» Required action: In your copy, repeat the records exactly and leave out the pictures.

[[ Data for this exercise, beginning ]]

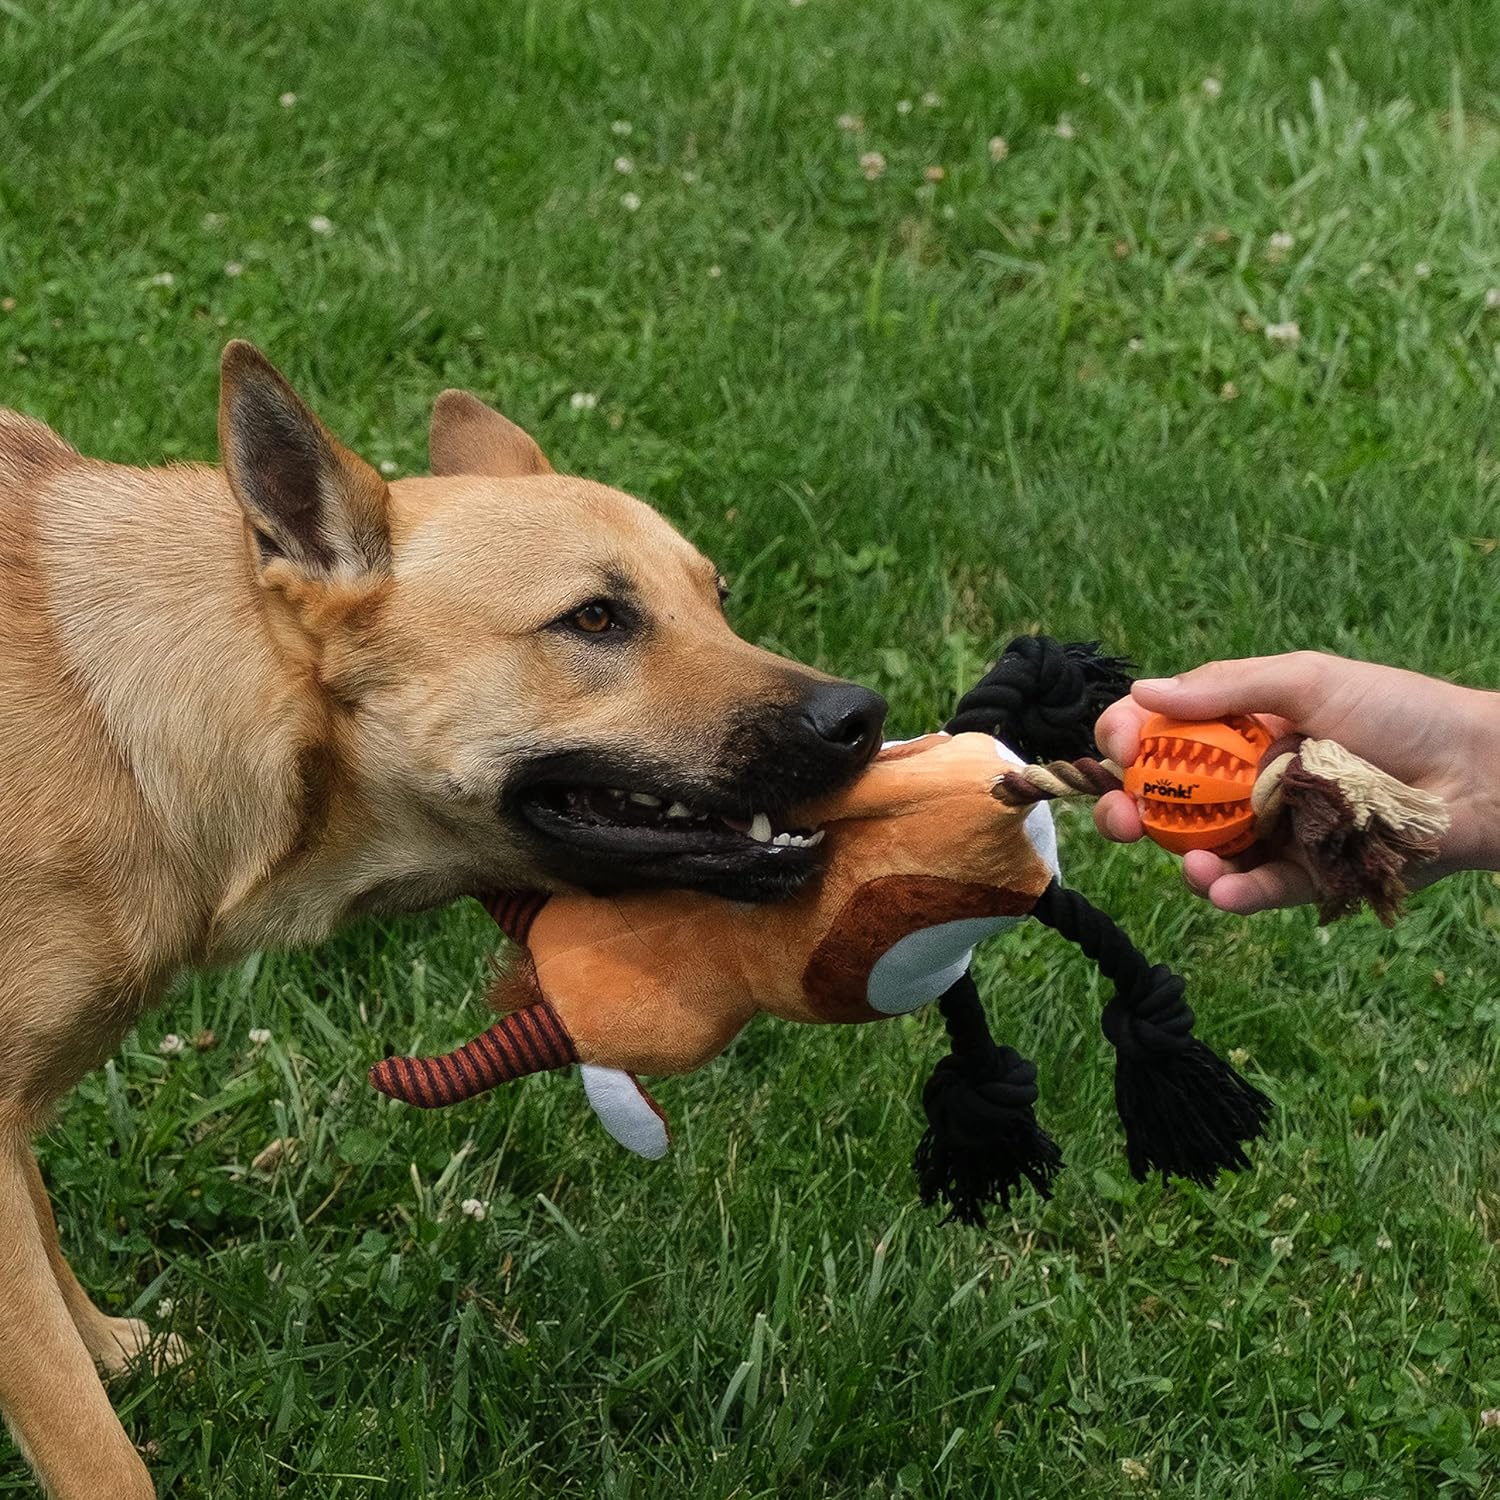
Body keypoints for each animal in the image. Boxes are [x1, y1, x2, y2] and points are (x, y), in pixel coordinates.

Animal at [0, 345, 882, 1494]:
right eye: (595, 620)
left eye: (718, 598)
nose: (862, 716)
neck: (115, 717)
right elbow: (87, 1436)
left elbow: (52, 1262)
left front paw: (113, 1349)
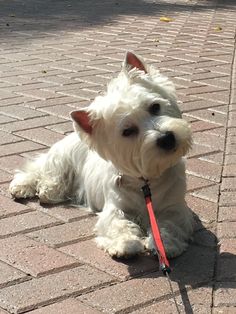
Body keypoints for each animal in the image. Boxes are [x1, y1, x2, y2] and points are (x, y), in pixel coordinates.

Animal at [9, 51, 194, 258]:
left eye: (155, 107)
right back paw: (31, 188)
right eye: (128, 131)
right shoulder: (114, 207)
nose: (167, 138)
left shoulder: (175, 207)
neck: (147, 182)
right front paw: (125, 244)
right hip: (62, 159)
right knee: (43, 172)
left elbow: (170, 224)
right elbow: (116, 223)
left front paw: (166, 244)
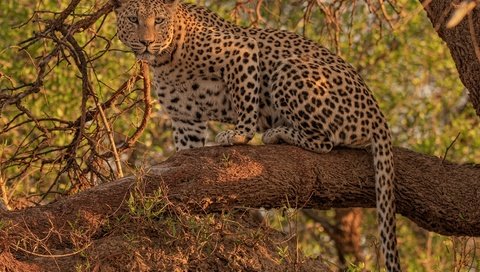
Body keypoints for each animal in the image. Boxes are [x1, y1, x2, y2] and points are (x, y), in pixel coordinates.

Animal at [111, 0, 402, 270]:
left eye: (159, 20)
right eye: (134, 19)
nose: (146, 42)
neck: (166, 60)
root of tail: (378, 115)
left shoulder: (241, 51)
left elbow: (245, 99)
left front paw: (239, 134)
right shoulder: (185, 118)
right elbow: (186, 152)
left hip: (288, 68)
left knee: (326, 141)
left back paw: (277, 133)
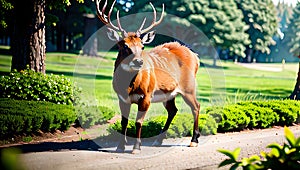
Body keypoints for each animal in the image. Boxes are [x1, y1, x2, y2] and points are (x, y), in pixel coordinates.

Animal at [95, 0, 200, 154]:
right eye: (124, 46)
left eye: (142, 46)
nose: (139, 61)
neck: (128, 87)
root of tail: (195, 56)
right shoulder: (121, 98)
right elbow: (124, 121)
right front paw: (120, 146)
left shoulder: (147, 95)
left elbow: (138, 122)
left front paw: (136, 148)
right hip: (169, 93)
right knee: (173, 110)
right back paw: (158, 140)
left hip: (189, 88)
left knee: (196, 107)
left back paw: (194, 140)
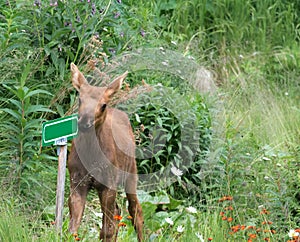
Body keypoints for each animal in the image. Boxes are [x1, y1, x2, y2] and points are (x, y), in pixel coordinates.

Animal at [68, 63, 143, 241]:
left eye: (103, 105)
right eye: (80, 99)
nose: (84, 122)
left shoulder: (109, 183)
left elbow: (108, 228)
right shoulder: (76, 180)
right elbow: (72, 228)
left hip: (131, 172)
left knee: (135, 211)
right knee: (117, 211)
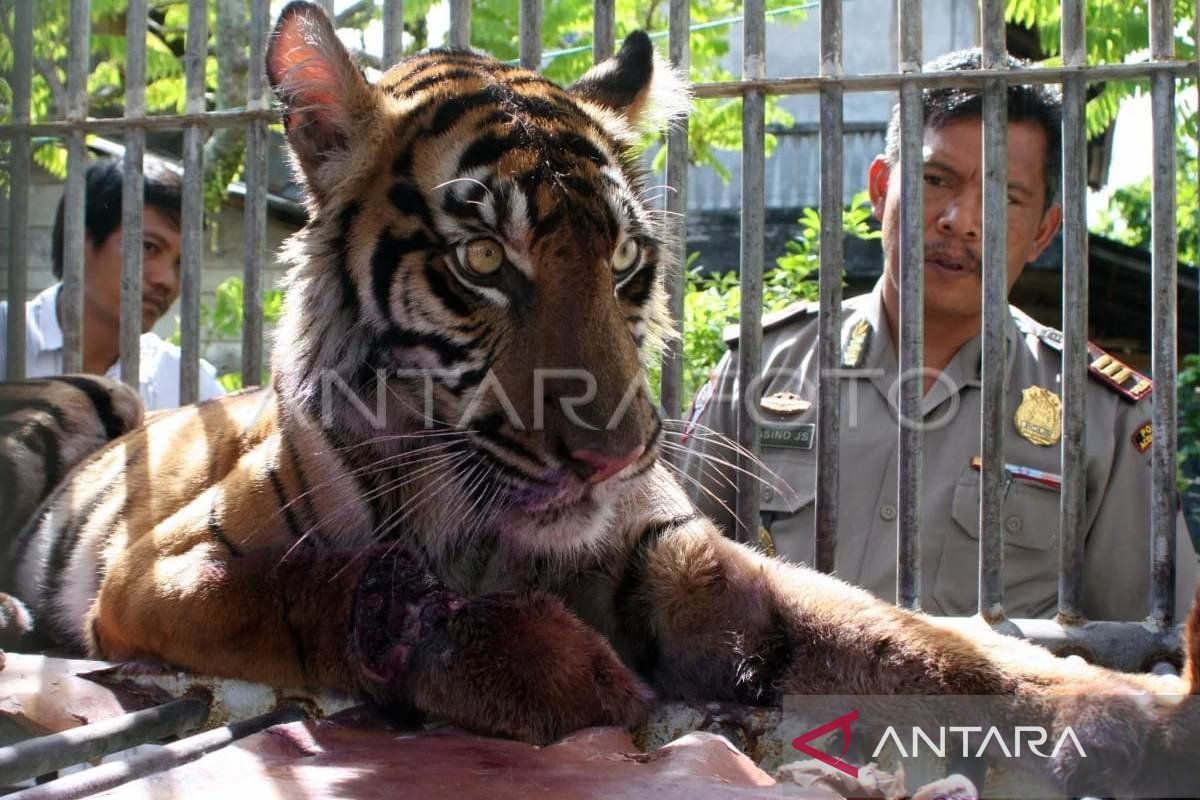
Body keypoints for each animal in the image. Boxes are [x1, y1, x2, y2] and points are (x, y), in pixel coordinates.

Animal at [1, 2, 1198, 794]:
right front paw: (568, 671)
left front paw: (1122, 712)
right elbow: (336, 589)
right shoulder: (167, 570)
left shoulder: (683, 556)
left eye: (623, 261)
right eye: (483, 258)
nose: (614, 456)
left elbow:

[[ Data for this exercise, end ]]

» Output for this exercise:
Body keypoints for each animal in the image. Boxes are [x1, y1, x2, y2] and points are (x, y), in pixel coordinates.

Animal at [0, 345, 882, 1494]:
right eye: (595, 620)
left eye: (718, 598)
nose: (862, 716)
neck: (115, 717)
right elbow: (87, 1436)
left elbow: (52, 1262)
left front paw: (113, 1349)
Body keypoints for each animal in the image. Boxes are [x1, y1, x2, y2] and points are (x, y), in pixel coordinates.

Animal at [9, 51, 194, 258]:
left eye: (155, 107)
right back paw: (31, 188)
right eye: (128, 131)
right shoulder: (114, 207)
nose: (167, 138)
left shoulder: (175, 207)
neck: (147, 182)
right front paw: (125, 244)
right hip: (62, 159)
right knee: (43, 172)
left elbow: (170, 224)
right elbow: (116, 223)
left front paw: (166, 244)
Body keypoints for each animal in the image. Boxes are [x1, y1, x2, y2] and points are (x, y), in pixel coordinates.

Animal at [111, 0, 402, 270]:
left eye: (159, 20)
right eye: (134, 19)
nose: (146, 42)
neck: (166, 60)
root of tail: (378, 115)
left shoulder: (241, 51)
left elbow: (245, 99)
left front paw: (239, 134)
right shoulder: (185, 118)
right elbow: (186, 152)
left hip: (288, 68)
left knee: (326, 141)
left back paw: (277, 133)
Body keypoints for each animal in the image. Boxes are [x1, y1, x2, y2] and points are (x, y), in pixel coordinates.

Animal at [95, 0, 200, 154]:
right eye: (124, 46)
left eye: (142, 46)
nose: (139, 61)
neck: (128, 87)
root of tail: (195, 56)
right shoulder: (121, 98)
right elbow: (124, 121)
right front paw: (120, 146)
left shoulder: (147, 95)
left elbow: (138, 122)
left front paw: (136, 148)
right hip: (169, 93)
right knee: (173, 110)
right back paw: (158, 140)
left hip: (189, 88)
left knee: (196, 107)
left back paw: (194, 140)
Body keypoints for each animal in the image. Boxes are [x1, y1, x2, y2] and points are (x, y), in pixel coordinates.

Animal at [68, 63, 143, 241]:
left eye: (103, 105)
right eye: (80, 99)
nose: (84, 122)
left shoulder: (109, 183)
left elbow: (108, 228)
right shoulder: (76, 180)
right elbow: (72, 228)
left hip: (131, 172)
left knee: (135, 211)
right knee: (117, 211)
Body keypoints for each animal in the image. Boxes are [x1, y1, x2, y2] and points are (x, y), in pixel coordinates.

Animal at [1, 2, 1198, 794]:
right front paw: (568, 671)
left front paw: (1122, 712)
right elbow: (336, 589)
right shoulder: (167, 570)
left shoulder: (683, 556)
left eye: (623, 261)
right eye: (483, 258)
nose: (614, 456)
left elbow:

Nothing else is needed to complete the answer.